I have never met a single high school, college or medical school graduate in my life who didn’t want to be something more specific than “a doctor.” That’s what a child says when they’re four-years old: “I wanna be a docta’.” There’s a clip of me saying that when I was four on an old tape somewhere.
Everyone I have met in pre-med program has had a specific goal in mind of what they wanted to do. Along those same lines, everyone I have met managed to attain those goals or otherwise formed new goals. I have never heard of a single individual being forced into doing a specialty completely different from what they wanted to do. It’s downright Draconian to force someone into studying something that doesn’t interest, or else walk away with hundreds of thousands down.
The truth is people don’t enter the medical field just wanting to “help people.” If they just wanted to do that, they would join the Peace Corp or shovel green beans in a Styrofoam container at a food drive. Certainly, people don’t work tirelessly day in and day out for over a decade without helping a single person if they want to help people. The truth is, people become doctors because 1. they want to help people and — perhaps just as importantly — 2. because they are interested in the study behind it. How do you think people would manage to study so hard for so long if they actually had no interest in what they were studying? Now, how many people do you think go into medical school giddy about the study of anal cavities? Some, for sure, but not many. Certainly, you cannot make me believe that every successful medical school student goes into medical school daydreaming about doing that. Or what about hand doctors? How can thousands of people possibly enter medical schools every years eager to drop hundreds of thousands of dollars to examine hands for the rest of their life.
The truth is that people have their story — they have their reason. Mr. Gastroenterologist probably has some gastrointestinal issue, or maybe he saw an awesome gastroenterologist when he was young. Mrs. Hand Specialist probably had some similar experience that made her specifically interested in hands.
The only way your theory could be correct is if every person entering medical school either JUST wants to help people, or thinks the structure of the human hand is just as intellectually engaging as the infinite complexity of the brain and nervous system.

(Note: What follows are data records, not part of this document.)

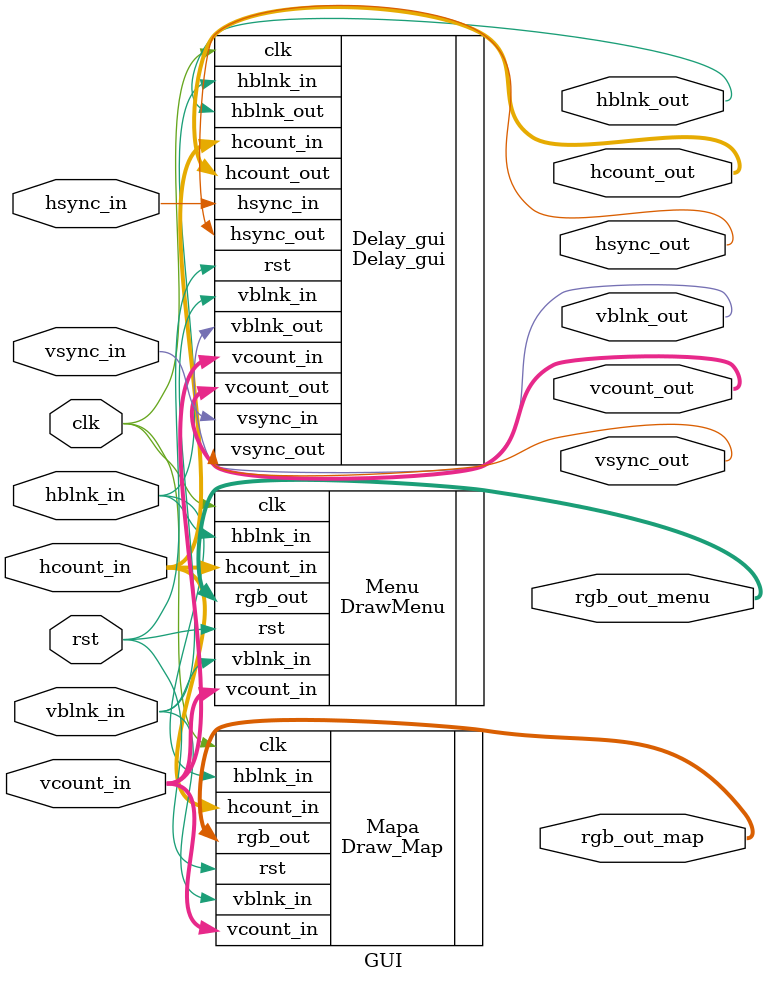
<source format=v>
`timescale 1ns / 1ps

module GUI(
    input wire clk,
    input wire rst,
    input wire [10:0] hcount_in,
    input wire [9:0] vcount_in,
    input wire hblnk_in,
    input wire vblnk_in,
    input wire hsync_in,
    input wire vsync_in,
    
    output wire [10:0] hcount_out,
    output wire [9:0] vcount_out,
    output wire hblnk_out,
    output wire vblnk_out,
    output wire hsync_out,
    output wire vsync_out,
    output wire [11:0] rgb_out_map,
    output wire [11:0] rgb_out_menu
);

Delay_gui Delay_gui(
    .clk(clk),
    .rst(rst),
    .hcount_in(hcount_in),
    .vcount_in(vcount_in),
    .hblnk_in(hblnk_in),
    .vblnk_in(vblnk_in),
    .hsync_in(hsync_in),
    .vsync_in(vsync_in),
    
    .hcount_out(hcount_out),
    .vcount_out(vcount_out),
    .hblnk_out(hblnk_out),
    .vblnk_out(vblnk_out),
    .hsync_out(hsync_out),
    .vsync_out(vsync_out)
);

Draw_Map Mapa(
    .hcount_in(hcount_in),
    .vcount_in(vcount_in),
    .hblnk_in(hblnk_in),
    .vblnk_in(vblnk_in),
    .clk(clk),
    .rst(rst),

    .rgb_out(rgb_out_map)
    );
DrawMenu Menu(
    .hcount_in(hcount_in),
    .vcount_in(vcount_in),
    .hblnk_in(hblnk_in),
    .vblnk_in(vblnk_in),
    .clk(clk),
    .rst(rst),
    
    .rgb_out(rgb_out_menu)
    );
endmodule

</source>
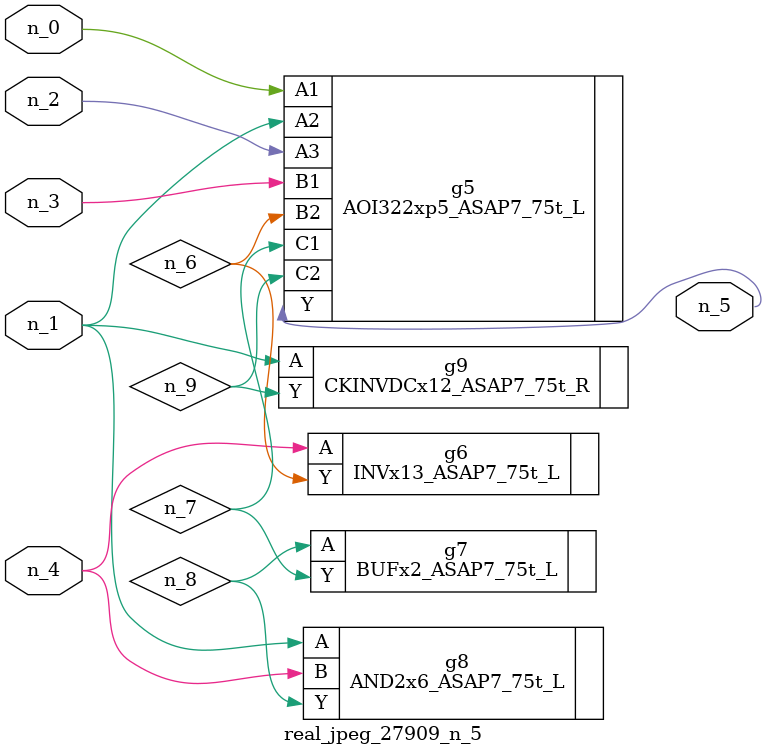
<source format=v>
module real_jpeg_27909_n_5 (n_4, n_0, n_1, n_2, n_3, n_5);

input n_4;
input n_0;
input n_1;
input n_2;
input n_3;

output n_5;

wire n_8;
wire n_6;
wire n_7;
wire n_9;

AOI322xp5_ASAP7_75t_L g5 ( 
.A1(n_0),
.A2(n_1),
.A3(n_2),
.B1(n_3),
.B2(n_6),
.C1(n_7),
.C2(n_9),
.Y(n_5)
);

AND2x6_ASAP7_75t_L g8 ( 
.A(n_1),
.B(n_4),
.Y(n_8)
);

CKINVDCx12_ASAP7_75t_R g9 ( 
.A(n_1),
.Y(n_9)
);

INVx13_ASAP7_75t_L g6 ( 
.A(n_4),
.Y(n_6)
);

BUFx2_ASAP7_75t_L g7 ( 
.A(n_8),
.Y(n_7)
);


endmodule
</source>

Again, I’m not saying that one kind of doctor is worse than another, but I am saying that, to be a content hand specialist, gastroenterologist, or whatever, you have to have a reason beyond the vague “I want to help people,” because there are far easier ways to do just that.
I don’t care too much about what kind of town I work in, nor do I despise family practice in any way. I would actually be far happier as a general practitioner than as someone specializing in a specific body system that is ultimately uninteresting to me in and of itself. If all you are saying is that I should be prepared to be a general practitioner, then I have no qualms. You seemed to be insinuating, though, that I should be fine with literally any specialty, which I don’t see why that’s necessary if I would have the choice to just be a primary care doctor or work in family medicine.
Medical schools don’t just give you one really weird specialty and leave you with that. If you don’t do well enough — or get unlucky — you may be unable to get into a preferred specialty. That does not mean, however, that you’ll be forced to go into ONE specialty like pediatrics. If I get told by an advisor that neurology is a no-go, then I’ll pursue the next thing. I highly doubt I’ll have zero luck with the 15 or more specialties I am interested in (including the non-sub-specialized fields you mention). That would be the only situation in which I’d ever become a podiatrist, gastroenterologist or gynecologist — they’re just not my thing. What I’m saying is that everyone has preferences. They form a list of their favorite to least favorite specialties, and they see what they can do. What is deeply flawed about that?